Biological source: human
Recombinant: expressed in E. coli
Mole Weight: ~ 34 kDa
Packaging: 500 μg pack
Storage condition: avoid repeated freeze/thaw cycles
Impurities: endotoxin, tested
NCBI access no: NM_000041
UniProt access no: P02649
Apolipoprotein E (ApoE) belongs to a group of proteins that reversibly bind to lipoproteins. Significant amounts of ApoE are produced in the liver and brain and, to some extent, in almost all organs. ApoE is an important component of all plasma lipoproteins. ApoE exists in three main isoforms; E2, E3, and E4, which differ from each other by a single amino acid substitution. Compared to E3 and E4, E2 exhibits the lowest receptor binding affinity.

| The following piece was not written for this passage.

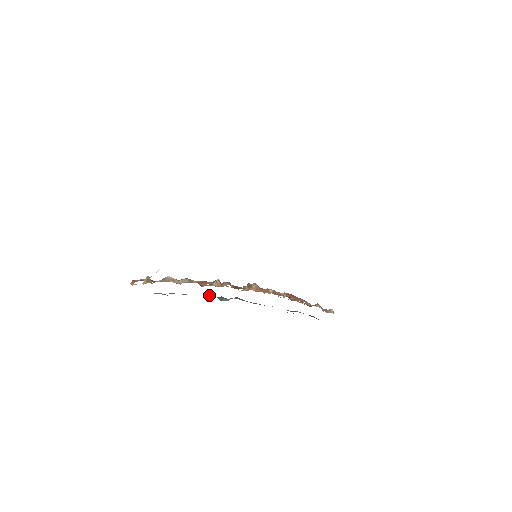
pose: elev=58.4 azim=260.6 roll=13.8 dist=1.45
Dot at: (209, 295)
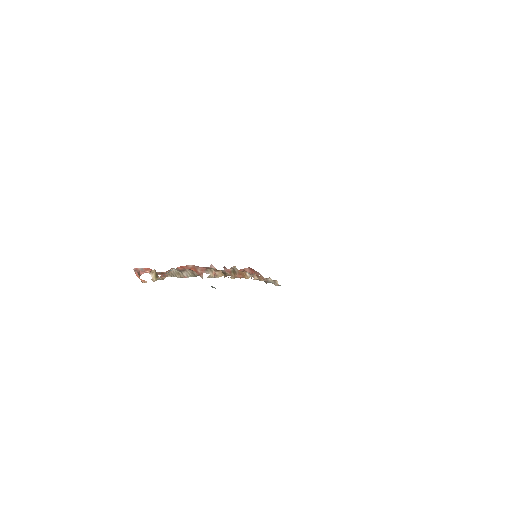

Carriers of the E2 allele have significantly lower levels of total cholesterol, low-density lipoprotein cholesterol, and non-high-density lipoprotein cholesterol, as well as increased levels of ApoE. The gene encoding this protein is located on human chromosome 19q13.32. Recombinant human ApoE2 is a 34.3 kDa protein containing 300 amino acid residues.
Biochemical / Physiological Actions
In addition to facilitating lipid solubilization, apolipoproteins help maintain the structural integrity of lipoproteins, serve as ligands for lipoprotein receptors, and regulate the activity of enzymes involved in lipid metabolism. Apolipoprotein E (ApoE) plays an important role in lipid metabolism. Its interaction with the specific ApoE receptor allows the uptake of chylomicron residues by liver cells, which is an essential step during normal lipid metabolism. It also binds to the LDL receptor (Apo B / E). ApoE defects are a cause of type III hyperlipoproteinemia.
Physical form: Sterile filtered and lyophilized without additives.
Preparation note: Centrifuge the vial before opening. Avoid freeze-thaw cycles.
Reconstitution: Reconstitute in dH2O at a concentration of 0.1-1.0 mg / ml. The solution can then be diluted in other aqueous buffers and stored at 4 ° C for 1 week or –20 ° C for future use.